— Любовь легко объясняется гормональным сбоем, — раздраженно перебил Матфей, вспомнив один блог на эту тему в ютубе. — Это лишь сбой в организме, болезнь. Она длится не больше полугода. Что касается всего остального в дальнейшем, то это лишь установка и совместимость характеров.
— Не-е, гормоны — это не любовь, это секс. А секс без любви быть вполне могет, как и любовь без секса, значит, они не тождественны друг другу. Ты все пытаешься осмыслить, как католический монах. Сколько сил они положили, чтобы веру свою рационализировать. Сколько бумаги извели, сколько голов переломали, сколько людей перебили… Дошли до того, что отношения с Богом чуть ли не через суд решали. А итог? От веры там ничего не осталось: одна религиозная форма, под которой гнет, разврат, жестокость, злодеяния. Взять хотя бы деятельность инквизиции, крестовые походы, поддержку нацистов и прочие грехи, что не искупить уж. Православие в этом плане чище. Эта, мистическая ветвь христианства, веру всегда принимала на веру, без осмысления и усложнения. Когда любишь, ведь любишь не за достоинства, а вопреки недостаткам. Так и верующий слеп в вере своей, как влюбленный в любви. Отсюда: как нельзя объяснить любовь, так нельзя и веру объяснить.

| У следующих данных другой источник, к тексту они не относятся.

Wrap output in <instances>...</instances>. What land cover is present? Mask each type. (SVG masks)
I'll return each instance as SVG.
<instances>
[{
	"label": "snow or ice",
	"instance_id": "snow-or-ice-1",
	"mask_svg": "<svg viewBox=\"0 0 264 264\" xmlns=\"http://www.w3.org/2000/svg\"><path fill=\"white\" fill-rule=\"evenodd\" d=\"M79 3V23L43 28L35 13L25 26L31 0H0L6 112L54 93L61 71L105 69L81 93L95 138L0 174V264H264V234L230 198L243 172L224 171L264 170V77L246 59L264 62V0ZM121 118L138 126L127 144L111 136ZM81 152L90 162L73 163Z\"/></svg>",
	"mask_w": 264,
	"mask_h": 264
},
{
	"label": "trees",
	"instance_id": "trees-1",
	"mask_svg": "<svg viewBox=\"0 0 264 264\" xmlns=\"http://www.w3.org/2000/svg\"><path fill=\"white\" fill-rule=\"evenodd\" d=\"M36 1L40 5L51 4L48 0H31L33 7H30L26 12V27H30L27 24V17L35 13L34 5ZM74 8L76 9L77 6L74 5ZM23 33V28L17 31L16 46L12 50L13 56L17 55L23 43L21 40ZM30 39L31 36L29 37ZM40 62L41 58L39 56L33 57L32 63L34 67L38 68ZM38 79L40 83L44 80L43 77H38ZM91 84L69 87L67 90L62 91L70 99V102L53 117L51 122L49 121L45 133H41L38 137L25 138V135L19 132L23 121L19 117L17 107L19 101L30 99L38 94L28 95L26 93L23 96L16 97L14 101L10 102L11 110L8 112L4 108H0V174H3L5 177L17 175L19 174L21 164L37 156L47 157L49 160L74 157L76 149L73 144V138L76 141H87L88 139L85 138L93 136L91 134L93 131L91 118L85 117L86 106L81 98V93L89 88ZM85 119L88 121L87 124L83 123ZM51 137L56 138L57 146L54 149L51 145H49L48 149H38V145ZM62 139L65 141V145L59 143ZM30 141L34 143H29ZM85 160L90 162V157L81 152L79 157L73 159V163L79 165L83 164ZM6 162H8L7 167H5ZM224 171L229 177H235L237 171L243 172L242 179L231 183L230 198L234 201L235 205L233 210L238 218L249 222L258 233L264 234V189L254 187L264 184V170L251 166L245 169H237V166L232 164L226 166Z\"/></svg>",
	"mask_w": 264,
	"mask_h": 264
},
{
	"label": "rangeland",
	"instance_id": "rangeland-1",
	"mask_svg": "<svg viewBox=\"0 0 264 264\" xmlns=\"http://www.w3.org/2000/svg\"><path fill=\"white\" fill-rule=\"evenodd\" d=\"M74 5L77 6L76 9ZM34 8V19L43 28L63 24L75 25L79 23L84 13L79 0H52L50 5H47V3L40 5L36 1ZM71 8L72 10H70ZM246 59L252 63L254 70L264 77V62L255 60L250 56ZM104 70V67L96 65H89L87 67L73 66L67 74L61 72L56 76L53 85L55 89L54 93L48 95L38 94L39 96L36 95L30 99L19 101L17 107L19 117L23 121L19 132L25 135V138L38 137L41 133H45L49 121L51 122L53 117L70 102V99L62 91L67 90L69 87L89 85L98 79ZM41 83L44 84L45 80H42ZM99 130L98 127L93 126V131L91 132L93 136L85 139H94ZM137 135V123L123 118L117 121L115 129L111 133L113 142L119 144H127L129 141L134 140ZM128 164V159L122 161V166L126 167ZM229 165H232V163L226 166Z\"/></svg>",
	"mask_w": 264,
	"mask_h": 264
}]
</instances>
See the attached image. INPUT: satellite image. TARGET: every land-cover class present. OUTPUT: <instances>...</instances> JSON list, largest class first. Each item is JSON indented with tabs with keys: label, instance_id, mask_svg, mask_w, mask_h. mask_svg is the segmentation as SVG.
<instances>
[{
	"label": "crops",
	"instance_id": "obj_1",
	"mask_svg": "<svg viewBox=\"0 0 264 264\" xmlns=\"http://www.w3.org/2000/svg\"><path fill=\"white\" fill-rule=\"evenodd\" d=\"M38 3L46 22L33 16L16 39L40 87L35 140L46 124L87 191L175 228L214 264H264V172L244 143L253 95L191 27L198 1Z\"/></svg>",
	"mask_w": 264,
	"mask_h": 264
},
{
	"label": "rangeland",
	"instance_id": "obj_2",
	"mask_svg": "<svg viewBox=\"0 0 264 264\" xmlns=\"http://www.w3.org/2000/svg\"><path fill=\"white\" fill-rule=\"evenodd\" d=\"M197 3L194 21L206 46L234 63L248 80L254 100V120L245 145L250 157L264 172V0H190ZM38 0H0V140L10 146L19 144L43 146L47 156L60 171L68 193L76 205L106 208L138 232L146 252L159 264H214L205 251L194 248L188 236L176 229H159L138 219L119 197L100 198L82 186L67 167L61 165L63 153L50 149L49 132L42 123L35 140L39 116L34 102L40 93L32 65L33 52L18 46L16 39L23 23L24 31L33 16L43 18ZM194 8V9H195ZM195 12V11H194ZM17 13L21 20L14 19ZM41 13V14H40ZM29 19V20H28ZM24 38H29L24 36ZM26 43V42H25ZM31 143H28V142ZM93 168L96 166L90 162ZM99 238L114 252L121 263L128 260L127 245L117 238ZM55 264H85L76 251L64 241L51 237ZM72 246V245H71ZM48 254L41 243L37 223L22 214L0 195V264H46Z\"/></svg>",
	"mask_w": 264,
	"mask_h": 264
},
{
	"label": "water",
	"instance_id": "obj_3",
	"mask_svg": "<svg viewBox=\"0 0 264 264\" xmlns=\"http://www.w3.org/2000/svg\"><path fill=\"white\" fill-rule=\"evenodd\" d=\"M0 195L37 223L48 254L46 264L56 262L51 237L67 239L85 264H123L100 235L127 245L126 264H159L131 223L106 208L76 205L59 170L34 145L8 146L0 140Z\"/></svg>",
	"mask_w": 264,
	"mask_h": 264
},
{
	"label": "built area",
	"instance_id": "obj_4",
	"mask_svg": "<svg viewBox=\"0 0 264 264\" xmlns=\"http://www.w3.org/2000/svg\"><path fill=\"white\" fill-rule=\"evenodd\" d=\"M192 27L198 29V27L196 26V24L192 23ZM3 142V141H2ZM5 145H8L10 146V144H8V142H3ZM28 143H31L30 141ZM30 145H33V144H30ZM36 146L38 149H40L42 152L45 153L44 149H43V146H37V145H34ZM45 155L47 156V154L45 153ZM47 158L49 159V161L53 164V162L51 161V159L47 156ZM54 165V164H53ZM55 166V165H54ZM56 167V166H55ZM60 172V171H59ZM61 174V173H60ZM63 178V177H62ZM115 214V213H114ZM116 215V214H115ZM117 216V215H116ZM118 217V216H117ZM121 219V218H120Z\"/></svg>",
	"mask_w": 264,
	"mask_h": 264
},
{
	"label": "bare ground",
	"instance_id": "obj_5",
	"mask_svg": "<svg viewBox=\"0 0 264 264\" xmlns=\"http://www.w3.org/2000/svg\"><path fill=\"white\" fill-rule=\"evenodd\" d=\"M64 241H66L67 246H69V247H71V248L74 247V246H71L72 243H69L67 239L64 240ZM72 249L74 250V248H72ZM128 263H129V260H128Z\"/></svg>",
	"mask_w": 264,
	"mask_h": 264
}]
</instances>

— Если судить по всем этим религиозным фанатикам, которые требуют сажать людей за репосты, то и вера, как и любовь, всего лишь болезнь. А все остальное — романтическая хрень, чтобы цветы и иконы лучше продавались.
— Тут ключевое слово — «религиозный фанатик». Верующий человек не станет никого сажать. Он подставит, как Христос, вторую щеку, потому что верит в силу прощать и не способен ненавидеть. Между религией и верой иногда такая пропасть, какой нет между верой и безверием. Религия порой уничтожает веру, как институт семьи порой уничтожает любовь. Хотя их задача наоборот — сохранять и умножать это.
— Самая сильная эмоция, а это научный факт, длится 12 минут, а средняя — две три минуты, — Матфей подумал, что он опять вляпался по уши в ненужный и абсолютно бессмысленный спор. — Все остальное — настроение и установки. То, что себе накрутили сами люди.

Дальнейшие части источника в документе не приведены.